From 0db4b9fd94674fb87bcedefc470e2ca75528137a Mon Sep 17 00:00:00 2001
From: Calle Wilund <calle@scylladb.com>
Date: Mon, 4 Nov 2024 15:26:34 +0000
Subject: [PATCH] backup_task: Use task abort source in s3 client call

Fixes #20716

Propagates abort source in task object to actual network call,
thus making the upload workload more quickly abortable.

v2: Fix test to handle two versions after each other
---
 db/snapshot/backup_task.cc       |  8 ++++---
 test/object_store/test_backup.py | 40 +++++++++++++++++++++++---------
 2 files changed, 34 insertions(+), 14 deletions(-)

diff --git a/db/snapshot/backup_task.cc b/db/snapshot/backup_task.cc
index c7819061a4..33c135d849 100644
--- a/db/snapshot/backup_task.cc
+++ b/db/snapshot/backup_task.cc
@@ -82,14 +82,16 @@ future<> backup_task_impl::do_backup() {
         auto component_name = _snapshot_dir / component_ent->name;
         auto destination = fmt::format("/{}/{}/{}", _bucket, _prefix, component_ent->name);
         snap_log.trace("Upload {} to {}", component_name.native(), destination);
+
+        // Pre-upload break point. For testing abort in actual s3 client usage.
+        co_await utils::get_local_injector().inject("backup_task_pre_upload", utils::wait_for_message(std::chrono::minutes(2)));
+
         // Start uploading in the background. The caller waits for these fibers
         // with the uploads gate.
         // Parallelism is implicitly controlled in two ways:
         //  - s3::client::claim_memory semaphore
         //  - http::client::max_connections limitation
-        // FIXME -- s3::client is not abortable yet, but when it will be, need to
-        // propagate impl::_as abort requests into upload_file's fibers
-        std::ignore = _client->upload_file(component_name, destination, _progress).handle_exception([comp = component_name, &ex] (std::exception_ptr e) {
+        std::ignore = _client->upload_file(component_name, destination, _progress, &_as).handle_exception([comp = component_name, &ex] (std::exception_ptr e) {
             snap_log.error("Error uploading {}: {}", comp.native(), e);
             // keep the first exception
             if (!ex) {
diff --git a/test/object_store/test_backup.py b/test/object_store/test_backup.py
index c37f5d3ba3..ebabce4fa9 100644
--- a/test/object_store/test_backup.py
+++ b/test/object_store/test_backup.py
@@ -107,10 +107,9 @@ async def test_backup_to_non_existent_bucket(manager: ManagerClient, s3_server):
     assert status['state'] == 'failed'
 
 
-@pytest.mark.asyncio
-@skip_mode('release', 'error injections are not supported in release mode')

*Data segment*.
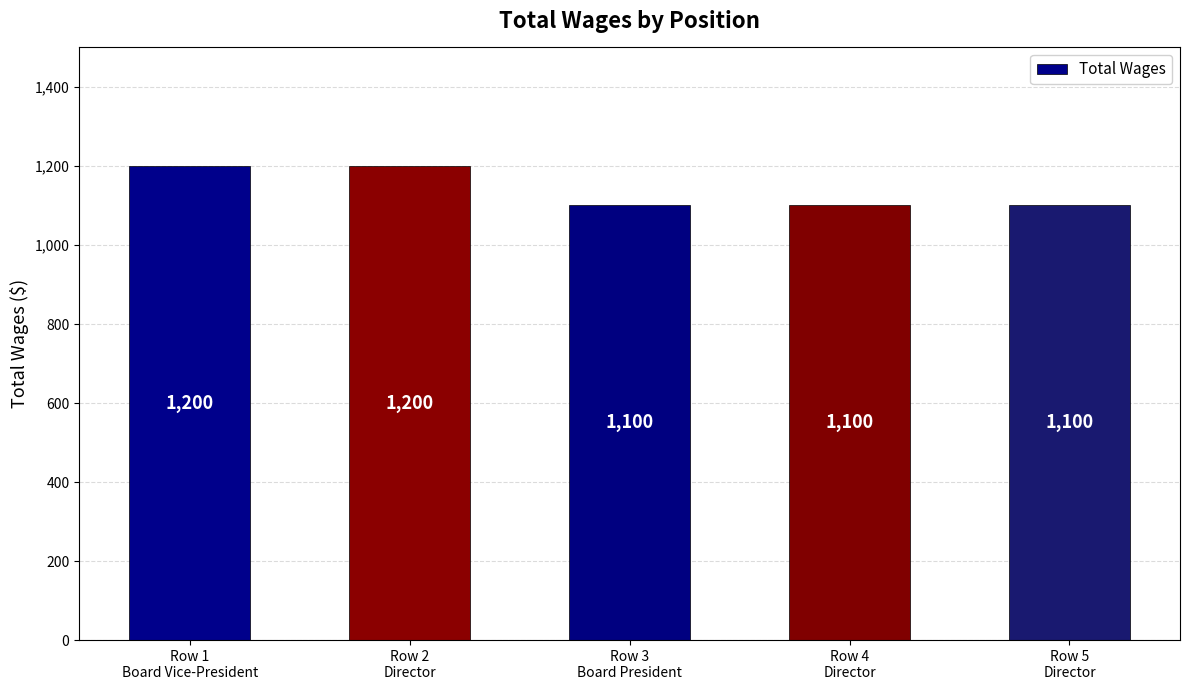

What is the sum of all values?

5700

*Tasks for this exercise*.
1 - Please check each statement against the backup_task patch above and answer yes or no, quoting the words from the patch that decide it. (a) The patch changes two files. (b) The new pre-upload break point waits for a message for up to five minutes. (c) The patch removes a comment saying the s3 client cannot yet be aborted.
2 - Carry on the backup_task patch from its last line.

*Responses for each task*.
1 -
(a) Yes: "2 files changed, 34 insertions(+), 14 deletions(-)"
(b) No: "utils::wait_for_message(std::chrono::minutes(2))"
(c) Yes: "FIXME -- s3::client is not abortable yet"

2 -
-async def test_backup_is_abortable(manager: ManagerClient, s3_server):
-    '''check that backing up a snapshot for a keyspace works'''
+async def do_test_backup_abort(manager: ManagerClient, s3_server, 
+                               breakpoint_name, min_files, max_files = None):
+    '''helper for backup abort testing'''
 
     cfg = {'enable_user_defined_functions': False,
            'object_storage_config_file': str(s3_server.config_file),
@@ -126,18 +125,21 @@ async def test_backup_is_abortable(manager: ManagerClient, s3_server):
     files = set(os.listdir(f'{workdir}/data/{ks}/{cf_dir}/snapshots/backup'))
     assert len(files) > 1
 
-    await manager.api.enable_injection(server.ip_addr, "backup_task_pause", one_shot=True)
+    await manager.api.enable_injection(server.ip_addr, breakpoint_name, one_shot=True)
     log = await manager.server_open_log(server.server_id)
     mark = await log.mark()
 
     print('Backup snapshot')
-    prefix = f'{cf}/backup'
+    # use a unique(ish) path, because we're running more than one test using the same minio and ks/cf name.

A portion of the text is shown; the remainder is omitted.